Sadly, the report showed no such thing. The claim was based on a schoolboy error in statistics.

Anyway, UCAS have recently published their next annual report. Again, this claims to show that the gap between rich and poor is narrowing, but doesn’t. Again, we see the same inaccurate headlines in the media that naively take the report’s conclusions at face value, and we see exactly the same schoolboy error in the way the statistics were analysed in the report.

So as what I wrote last year is still completely relevant today, here goes…

One of the most significant political events of the current Parliament has been the huge increase in student tuition fees, which mean that most university students now need to pay £9000 per year for their education.

One of the arguments against this rise used by its opponents was that it would put off young people from disadvantaged backgrounds from applying to university. Supporters of the new system argued that it would not, as students can borrow the money via a student loan to be paid back over a period of decades, so no-one would have to find the money up front.

The new fees came into effect in 2012, so we should now have some empirical data that should allow us to find out who was right. So what do the statistics show? Have people from disadvantaged backgrounds been deterred from applying to university?

A report was published earlier this year by UCAS, the organisation responsible for handling applications to university. This specifically addresses the question of applications from disadvantaged areas. This shows (see page 17 of the report) that although there was a small drop in application rates from the most disadvantaged areas immediately after the new fees came into effect, from 18.0% in 2011 to 17.5% in 2012, the rates have since risen to 20.5% in 2014. And the ratio of the rate of applications from the most advantaged areas to the most disadvantaged areas fell from 3.0 in 2011 to 2.5 in 2014.

So, case closed, then? Clearly the new fees have not stopped people from disadvantaged areas applying to university?

Actually, no. It’s really not that simple. You see, there is a big statistical problem with the data.

That problem is known as regression to the mean. This is a tendency of characteristics with particularly high or low values to become more like average values over time. It’s something we know all about in clinical trials, and is one of the reasons why clinical trials need to include control groups if they are going to give reliable data. For example, in a trial of a medication for high blood pressure, you would expect patients’ blood pressure to decrease during the trial no matter what you do to them, as they had to have high blood pressure at the start of the trial or they wouldn’t have been included in it in the first place.

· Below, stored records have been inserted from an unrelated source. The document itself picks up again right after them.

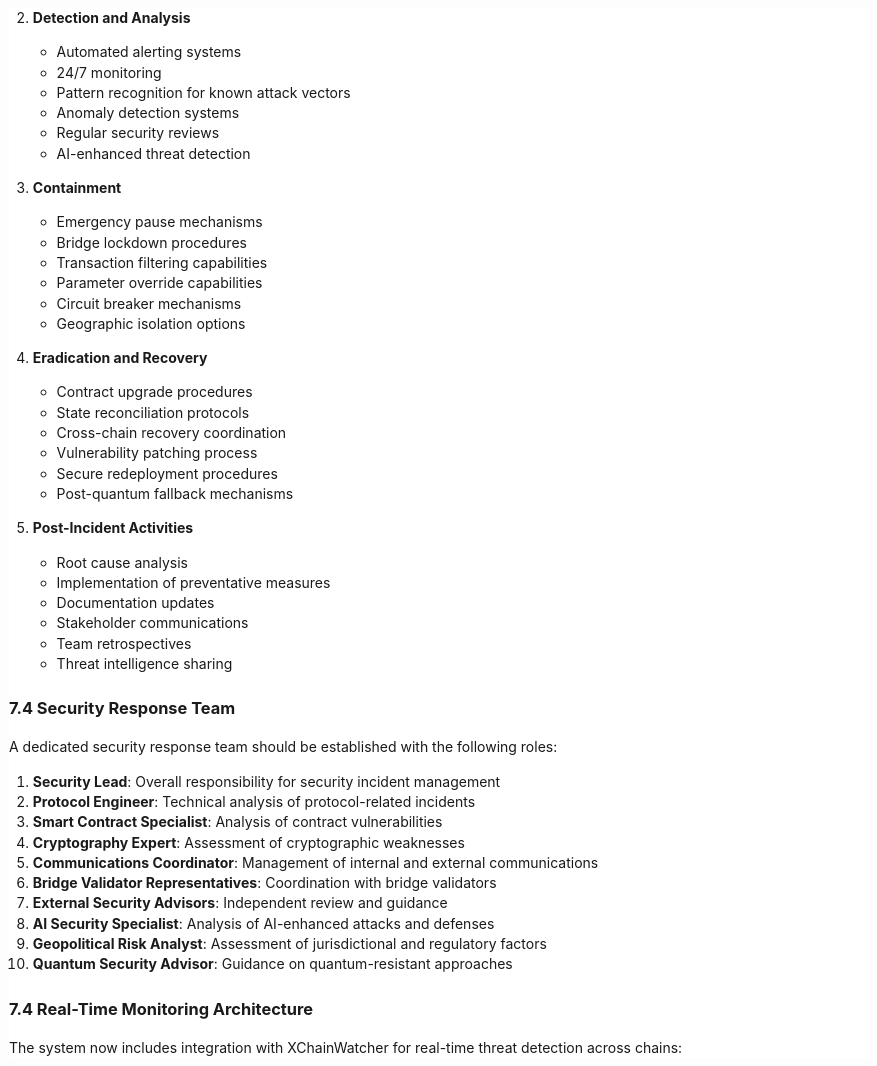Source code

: 2. **Detection and Analysis**

   - Automated alerting systems
   - 24/7 monitoring
   - Pattern recognition for known attack vectors
   - Anomaly detection systems
   - Regular security reviews
   - AI-enhanced threat detection

3. **Containment**

   - Emergency pause mechanisms
   - Bridge lockdown procedures
   - Transaction filtering capabilities
   - Parameter override capabilities
   - Circuit breaker mechanisms
   - Geographic isolation options

4. **Eradication and Recovery**

   - Contract upgrade procedures
   - State reconciliation protocols
   - Cross-chain recovery coordination
   - Vulnerability patching process
   - Secure redeployment procedures
   - Post-quantum fallback mechanisms

5. **Post-Incident Activities**
   - Root cause analysis
   - Implementation of preventative measures
   - Documentation updates
   - Stakeholder communications
   - Team retrospectives
   - Threat intelligence sharing

### 7.4 Security Response Team

A dedicated security response team should be established with the following roles:

1. **Security Lead**: Overall responsibility for security incident management
2. **Protocol Engineer**: Technical analysis of protocol-related incidents
3. **Smart Contract Specialist**: Analysis of contract vulnerabilities
4. **Cryptography Expert**: Assessment of cryptographic weaknesses
5. **Communications Coordinator**: Management of internal and external communications
6. **Bridge Validator Representatives**: Coordination with bridge validators
7. **External Security Advisors**: Independent review and guidance
8. **AI Security Specialist**: Analysis of AI-enhanced attacks and defenses
9. **Geopolitical Risk Analyst**: Assessment of jurisdictional and regulatory factors
10. **Quantum Security Advisor**: Guidance on quantum-resistant approaches

### 7.4 Real-Time Monitoring Architecture

The system now includes integration with XChainWatcher for real-time threat detection across chains:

In the case of the university admission statistics, the specific problem is the precise way in which “disadvantaged areas” and “advantaged areas” were defined.

The advantage or disadvantage of an area was defined by the proportion of young people participating in higher education during the period 2000 to 2004. Since the “disadvantaged” areas were specifically defined as those areas that had previously had the lowest participation rates, it is pretty much inevitable that those rates would increase, no matter what the underlying trends were.

Similarly, the most advantaged areas were almost certain to see decreases in participation rates (at least relatively speaking, though this is somewhat complicated by the fact that overall participation rates have increased since 2004).

So the finding that the ratio of applications from most advantaged areas to those from least advantaged areas has decreased was exactly what we would expect from regression to the mean. I’m afraid this does not provide evidence that the new tuition fee regime has been beneficial to people from disadvantaged backgrounds. It is very had to disentangle any real changes in participation rates from different backgrounds from the effects of regression to the mean.

Unless anyone can point me to any better statistics on university applications from disadvantaged backgrounds, I think the question of whether the new tuition fee regime has helped or hindered social inequalities in higher education remains open.